# [EXCERPT]
——

At the very beginning of this Gregorian year of 2020 AD, life was its usual, with people criss-crossing the globe at the drop of a pin; airports were full; in much of the world festivities were in full bloom, celebrating the in-coming European New Year. Times Square and Trafalgar Square were crammed, as were other public arenas around the world. It was January 31, 2019.
On the same day, an announcement came from Wuhan, China, indicating a cluster of unusual cases of pneumonia. A week later, on January 7, Chinese authorities announced that the disease was caused by a novel infectious coronavirus, later to be named Covid–19.
In the world which we all take as “normal” the virus was rapidly transported, unknowingly, around the globe. Along with the package you ordered from Amazon or some other internet supplier, came this invisible virus, or perhaps when you picked up your friend at the airport, or some other commonplace matter. Later research appears to indicate Covid-19 had actually spread around the world by November 2019.
With the arrival of the new year, as the celebrants went drunkenly home, they did not yet know that their lives would be profoundly changed in the coming months, and doubtless, years. Some would soon die, others contract long-term medical problems; jobs would be lost on a massive scale, and the entire world would shudder with the implications carried by this microscopic virus. As people around the world joyfully rang in the New Year, they had little idea what awaited them.
It is not, though, as if they shouldn’t have had an idea of what the future would bring – the fire alarms and sirens had been shrieking for some time, for decades, and even longer. However, caught up in the entrancements and conveniences of “modern times” we collectively chose to ignore the warnings we were issued. Far back in the 19th century scientists understood that the pumping of CO2 into the environment would create a physical reality which would warm the earth’s atmosphere. The entire world charged forward industrializing on a scale unimaginable to those scientists of 1870. Rachel Carson warned in Silent Spring what our use of pesticides, and all the other paraphernalia of industrialized agriculture would do. Marc Reisner wrote in Cadillac Desert of the consequences of our treatment of the vast central realm of America. And most recently David Wallace-Wells issued a forbidding description of the world impacted by global warming in The Uninhabitable World. And many others, in myriad form, have duly issued us warning after warning of the consequences of our behavior. Few, though, paid attention. Instead we caught a flight to here and there, tossed plastic bags in the oceans; expanded our population like wild; injected antibiotics in ourselves and our food, and went on with our fanciful modern high-tech lives, and imagined some world in which all these things were cheap and there was no bill.
Which brings me to the real impact of this epidemic, which is scarcely confined to medical matters. Rather as its impact ripples through the world, its many collateral damages – thus far largely masked for political reasons, just as the pandemic of 1918 was kept secret for a period owing to wartime circumstances – have been kept hidden or have had superficial palliatives tossed at them.
While scarcely “ancient history” the pandemic of 1918-19, for most Americans and others elsewhere, is a faded relic of a forgotten time. It was 102 years ago. At that time the world’s population was 1.8 billion people – today it is moving on 8 billion. It is estimated that one third of the population caught the H1N1 virus, the so-called Spanish Flu (though it appears it originated in Kansas), and 50 million people died from it. Should the coronavirus take a similar toll, it would kill 800 million around the world. While in its present form it appears far less lethal, and we have a far more sophisticated medical system to cope with it, we might note that back then the first round seemed modest, but it was on the second wave that the deaths accumulated. At present an estimated 41 million people have contracted Covid-19, which is a small drop in the bucket next to 8 billion.

——

(Saved data entries)
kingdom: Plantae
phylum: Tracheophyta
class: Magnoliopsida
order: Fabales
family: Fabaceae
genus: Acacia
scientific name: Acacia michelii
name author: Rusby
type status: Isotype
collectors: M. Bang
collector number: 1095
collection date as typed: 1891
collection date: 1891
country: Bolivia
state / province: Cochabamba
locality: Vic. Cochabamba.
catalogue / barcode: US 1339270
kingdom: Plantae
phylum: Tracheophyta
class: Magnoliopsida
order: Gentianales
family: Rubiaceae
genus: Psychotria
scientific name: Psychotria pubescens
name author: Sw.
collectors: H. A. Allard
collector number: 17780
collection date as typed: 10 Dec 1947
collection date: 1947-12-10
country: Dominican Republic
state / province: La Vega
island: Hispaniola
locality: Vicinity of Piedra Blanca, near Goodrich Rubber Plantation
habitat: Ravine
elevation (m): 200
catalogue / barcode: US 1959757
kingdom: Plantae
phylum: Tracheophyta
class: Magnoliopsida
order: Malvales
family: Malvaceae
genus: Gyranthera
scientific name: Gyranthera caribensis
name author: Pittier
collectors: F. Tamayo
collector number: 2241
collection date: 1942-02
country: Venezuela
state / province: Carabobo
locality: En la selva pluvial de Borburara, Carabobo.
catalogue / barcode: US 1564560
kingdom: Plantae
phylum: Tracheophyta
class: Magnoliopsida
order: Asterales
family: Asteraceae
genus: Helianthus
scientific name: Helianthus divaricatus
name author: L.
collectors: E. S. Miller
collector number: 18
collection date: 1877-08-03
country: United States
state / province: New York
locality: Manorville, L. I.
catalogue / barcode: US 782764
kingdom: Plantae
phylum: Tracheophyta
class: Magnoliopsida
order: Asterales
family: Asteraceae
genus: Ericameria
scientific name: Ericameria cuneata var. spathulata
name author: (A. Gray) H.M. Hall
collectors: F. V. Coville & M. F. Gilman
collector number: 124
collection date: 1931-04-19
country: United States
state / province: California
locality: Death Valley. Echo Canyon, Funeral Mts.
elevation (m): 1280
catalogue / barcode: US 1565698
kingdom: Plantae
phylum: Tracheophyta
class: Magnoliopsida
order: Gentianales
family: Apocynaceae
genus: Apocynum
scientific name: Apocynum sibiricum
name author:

——

# [YOUR TASKS]
1. Please rewrite the stretch of the Covid-19 essay from "At the very" through "be named Covid–19.", replacing "pneumonia" with "respiratory illness".
2. Carry the Covid-19 essay forward from its final sentence.

# [RESPONSES TO THE TASKS]
1.
At the very beginning of this Gregorian year of 2020 AD, life was its usual, with people criss-crossing the globe at the drop of a pin; airports were full; in much of the world festivities were in full bloom, celebrating the in-coming European New Year. Times Square and Trafalgar Square were crammed, as were other public arenas around the world. It was January 31, 2019.
On the same day, an announcement came from Wuhan, China, indicating a cluster of unusual cases of respiratory illness. A week later, on January 7, Chinese authorities announced that the disease was caused by a novel infectious coronavirus, later to be named Covid–19.

2.
Thus far Covid-19 has eluded any full comprehension as to its real effects and consequences, and is, as any such organism, mutating. There is no vaccine, and despite our vaunted medical knowledge, there is no good reason to believe it will fully shield us from the coronavirus.
The first of the visible impacts has been on the economy – millions of people have lost their jobs, many of which are unlikely to return. Particularly service jobs centered around tourism, and all the spin-offs from that: restaurants, hotels, travel systems. In many countries, tourism is a major income source, and in some it is virtually the only source. This entire industry has been sent to the mat. Cruise ships are being dismantled, Boeing, one of America’s major exporters is on its knees (in part owing to the self-created fiasco of the 737-Max debacle, but it still would be crippled by the collapse of mass tourism); restaurants across the globe are being shuttered. It is estimated that 1/10 of jobs in the globe are directly related to tourism. The era of mass tourism is finished, and with it millions of jobs.
Shuddering through the economy will be a wide range of effects, ones dealing with the most basic and essential aspects of our economy and our needs. In much of the “advanced” world, agriculture is reliant on transient imported labor; when its flow is blocked – owing in this case to restrictions owing to Covid-19 – agriculture suffers. Likewise those engaged in that labor are highly vulnerable to contracting this disease and being disabled by it, they are unable to do their work. This will drive food prices up as supply diminishes. And so on through the economy, the ripple effects may seem invisible, but they are real. The world of malls, department stores, retail sales will shrivel and collapse. At least for the moment, Jeff Bezos will profit from this, as have, evidently, most of our other billionaire (and more) class. Our friend Covid-19 has served to harshly underline the disparities in our societies, the ever widening chasm between the poor and the rich. This will likely carry on in the immediate future.
As white collar workers are digitally dispersed, while on one hand relieved from the transparent insanity of daily commutes and its wasted time, it will cause a collapse of the entire urban infrastructure which lived off of it: cars and everything they require (gas, parking, highways), mass transit systems, cafes and bars, all which symbiotically live off the concept of a centralized urban setting of skyscrapers with a high density. One by one these dominoes will fall – indeed many already have.
One could continue to itemize the myriad knock-on effects which will roll through our societies – material effects which serve to show how all the interlocking elements of our highly complex social system are mutually dependent, and once one unravels, the entire edifice begins to crumble. It is a large structure, so inertia tends to slow the collapse, or at least the appearance of it.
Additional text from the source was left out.